A tool to generate error according to the methodology in our manuscript. To properly generate phonetically similar errors, you need to prepare your own vocabulary file. You can edit the method _set_vocab()
to fit your vocab file into the algorithm.
Run this script to generate corrupted corpus using our error_generator.py
tool. It will create a pickle file where each row contains the original and corrupted sentence, the changed index and words, and the oneshot vector. In the oneshot vector, True
means the word at this position is changed while False
means it remains the same. The default output file name is error_corpus.pickle
.
The input VOCAB_FILE should be either a csv or a txt file, being consistent with the vocab file in error_generator.py
. The input CORPUS_FILE should be a plain text file, with one sentence per line. You can change the proportion of the error types by modifying the script. To run the script:
python generate_error_corpus.py \
--vocab_file=$VOCAB_FILE \
--corpus_file=$CORPUS_FILE \
--save_dir=$SAVE_DIR
Run this python script to fine tune your BERT model. The model we adapt in finetuning is BertForTokenClassification from huggingface transformers library. On top of the hidden states output from the BERT model, it applies a linear layer for token classification.
Arguments:
- data_dir (required): The errored
.pickle
file. - model_dir (required): Directory of transformers-compatible BERT model or a model identifier from transformers, e.g. 'bert-base-uncased'. The parameters will be initialised from this model.

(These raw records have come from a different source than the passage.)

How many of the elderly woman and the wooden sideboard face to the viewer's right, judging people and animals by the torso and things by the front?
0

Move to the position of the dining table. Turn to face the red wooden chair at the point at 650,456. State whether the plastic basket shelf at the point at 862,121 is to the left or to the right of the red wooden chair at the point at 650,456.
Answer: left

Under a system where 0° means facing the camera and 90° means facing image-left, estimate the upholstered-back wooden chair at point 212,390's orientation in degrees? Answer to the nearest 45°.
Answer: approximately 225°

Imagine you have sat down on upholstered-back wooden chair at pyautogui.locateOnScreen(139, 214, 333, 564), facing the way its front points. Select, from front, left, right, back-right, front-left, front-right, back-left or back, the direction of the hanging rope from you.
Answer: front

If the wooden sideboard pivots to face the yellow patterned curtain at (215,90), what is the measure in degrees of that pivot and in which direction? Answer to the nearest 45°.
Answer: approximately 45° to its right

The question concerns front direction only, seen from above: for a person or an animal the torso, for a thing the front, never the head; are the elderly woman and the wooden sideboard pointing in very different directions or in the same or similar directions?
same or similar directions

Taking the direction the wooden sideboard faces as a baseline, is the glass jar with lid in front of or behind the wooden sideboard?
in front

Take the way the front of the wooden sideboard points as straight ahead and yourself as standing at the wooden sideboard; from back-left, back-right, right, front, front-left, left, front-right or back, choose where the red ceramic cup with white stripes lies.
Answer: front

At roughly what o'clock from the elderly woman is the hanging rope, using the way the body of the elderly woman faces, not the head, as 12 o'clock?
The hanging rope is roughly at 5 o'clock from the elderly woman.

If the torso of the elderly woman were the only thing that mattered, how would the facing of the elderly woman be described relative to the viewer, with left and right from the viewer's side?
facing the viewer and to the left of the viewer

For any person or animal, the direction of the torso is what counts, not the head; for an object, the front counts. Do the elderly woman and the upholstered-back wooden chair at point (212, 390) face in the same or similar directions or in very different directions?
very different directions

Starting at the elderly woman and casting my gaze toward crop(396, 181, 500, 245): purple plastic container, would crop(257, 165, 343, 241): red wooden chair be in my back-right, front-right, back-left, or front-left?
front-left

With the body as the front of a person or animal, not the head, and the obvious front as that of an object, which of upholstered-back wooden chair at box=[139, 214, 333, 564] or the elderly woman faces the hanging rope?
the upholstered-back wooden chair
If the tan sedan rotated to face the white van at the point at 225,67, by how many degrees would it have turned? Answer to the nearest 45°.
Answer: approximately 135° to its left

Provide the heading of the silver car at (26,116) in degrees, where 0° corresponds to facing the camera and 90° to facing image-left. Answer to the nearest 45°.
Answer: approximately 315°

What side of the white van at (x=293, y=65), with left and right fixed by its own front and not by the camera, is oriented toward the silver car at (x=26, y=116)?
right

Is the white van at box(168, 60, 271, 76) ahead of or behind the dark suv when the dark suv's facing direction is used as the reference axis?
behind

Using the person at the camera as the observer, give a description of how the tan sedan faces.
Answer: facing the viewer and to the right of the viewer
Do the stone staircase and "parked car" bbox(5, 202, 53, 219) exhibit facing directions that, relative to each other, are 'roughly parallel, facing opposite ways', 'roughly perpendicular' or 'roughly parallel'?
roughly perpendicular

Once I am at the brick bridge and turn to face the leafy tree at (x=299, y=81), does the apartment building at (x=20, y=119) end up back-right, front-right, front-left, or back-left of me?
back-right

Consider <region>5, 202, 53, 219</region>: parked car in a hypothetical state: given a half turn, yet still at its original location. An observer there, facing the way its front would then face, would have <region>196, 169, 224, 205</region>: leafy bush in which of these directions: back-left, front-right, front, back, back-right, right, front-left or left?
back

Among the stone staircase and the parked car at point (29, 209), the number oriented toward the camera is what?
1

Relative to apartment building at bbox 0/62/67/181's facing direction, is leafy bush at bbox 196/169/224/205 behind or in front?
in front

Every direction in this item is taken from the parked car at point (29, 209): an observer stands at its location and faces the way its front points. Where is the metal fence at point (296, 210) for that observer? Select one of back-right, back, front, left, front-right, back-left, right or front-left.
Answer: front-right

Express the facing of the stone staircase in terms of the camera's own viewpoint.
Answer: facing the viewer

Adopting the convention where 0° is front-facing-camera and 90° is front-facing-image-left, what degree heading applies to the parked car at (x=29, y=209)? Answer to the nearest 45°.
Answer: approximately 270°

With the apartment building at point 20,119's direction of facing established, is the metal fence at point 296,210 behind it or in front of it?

- save_dir (required): Directory to save dataloaders, fine-tuned model, and outputs.
- epochs: Numbers of epochs to run fine-tuning. Default: 3.
- learn_rate: Learning rate for fine-tuning model. Default: 3e-5.
- batch_size: Batch size for fine-tuning model. Default: 32.
To start fine-tuning, just run:
EPOCHS=3
LEARN_RATE=3e-5
BATCH_SIZE=32
python finetune.py \
--data_dir=$IN_DATA \
--model_dir=$MODEL_DIR \
--save_dir=$SAVE_DIR \
--epochs=$EPOCHS \
--learn_rate=$LEARN_RATE \
--batch_size=$BATCH_SIZE
Run this script to test your finetuned model. It will compute micro-average ROC curve and ROC area and create a plot to illustrate.
Arguments:
- data_dir (required): The errored
.pickle
file. - model_dir (required): Directory of transformers-compatible BERT model (or
SAVE_DIR
of finetune.py). - save_dir (required): Directory to save dataloaders, fine-tuned model, and outputs.
- batch_size: Batch size for running the test. Default: 32.
To start testing, run:
BATCH_SIZE=32
python test.py \
--data_dir=$IN_DATA \
--model_dir=$MODEL_DIR \
--save_dir=$SAVE_DIR \
--batch_size=$BATCH_SIZE
In this folder, there're two sample files which serve as a good start for you to quickly run the code. In sample_corpus.txt, we scraped the findings section of ten radiology reports from NATIONALRad. We performed sentence segmentation with spaCy.
- Clone this repository to your local PC.
- Build and run the Dockerfile:
docker run --rm -it $(docker build -q .) bash
- Run generate_error_corpus.py script to generate data for fine-tuning. We've provided you with a sample corpus file and a vocab file. Feel free to generate your own errors with them. For example:
python generate_error_corpus.py --vocab_file=sample_data/sample_vocab.csv --corpus_file=sample_data/sample_corpus.txt --save_dir=sample_data/
- Run finetuning.py to fine tune the BERT model for dictation error detection. You'll use the
error_corpus.pickle
that you created in step 3. For example:mkdir finetuned_model && python finetune.py --data_dir=sample_data/error_corpus.pickle --model_dir=bert-base-uncased --save_dir=finetuned_model/ --epochs=3 --learn_rate=3e-5 --batch_size=32
- Run test.py to evaluate your finetuned model. You can create another corrupted corpus (step 3) to test it. For example:
python test.py --data_dir=sample_data/error_corpus.pickle --model_dir=finetuned_model/ --save_dir=finetuned_model/ --batch_size=32
- Clone this repository to your local PC.
- Install Python 3.6 or above.
- Install everything in the requirements.txt file.
- Run generate_error_corpus.py script to generate data for fine-tuning. We've provided you with a sample corpus file and a vocab file. Feel free to generate your own errors with them.
- Run finetuning.py to fine tune the BERT model for dictation error detection. You'll use the
error_corpus.pickle
that you created in step 4. - Run test.py to evaluate your finetuned model. You can create another corrupted corpus (step 4) to test it.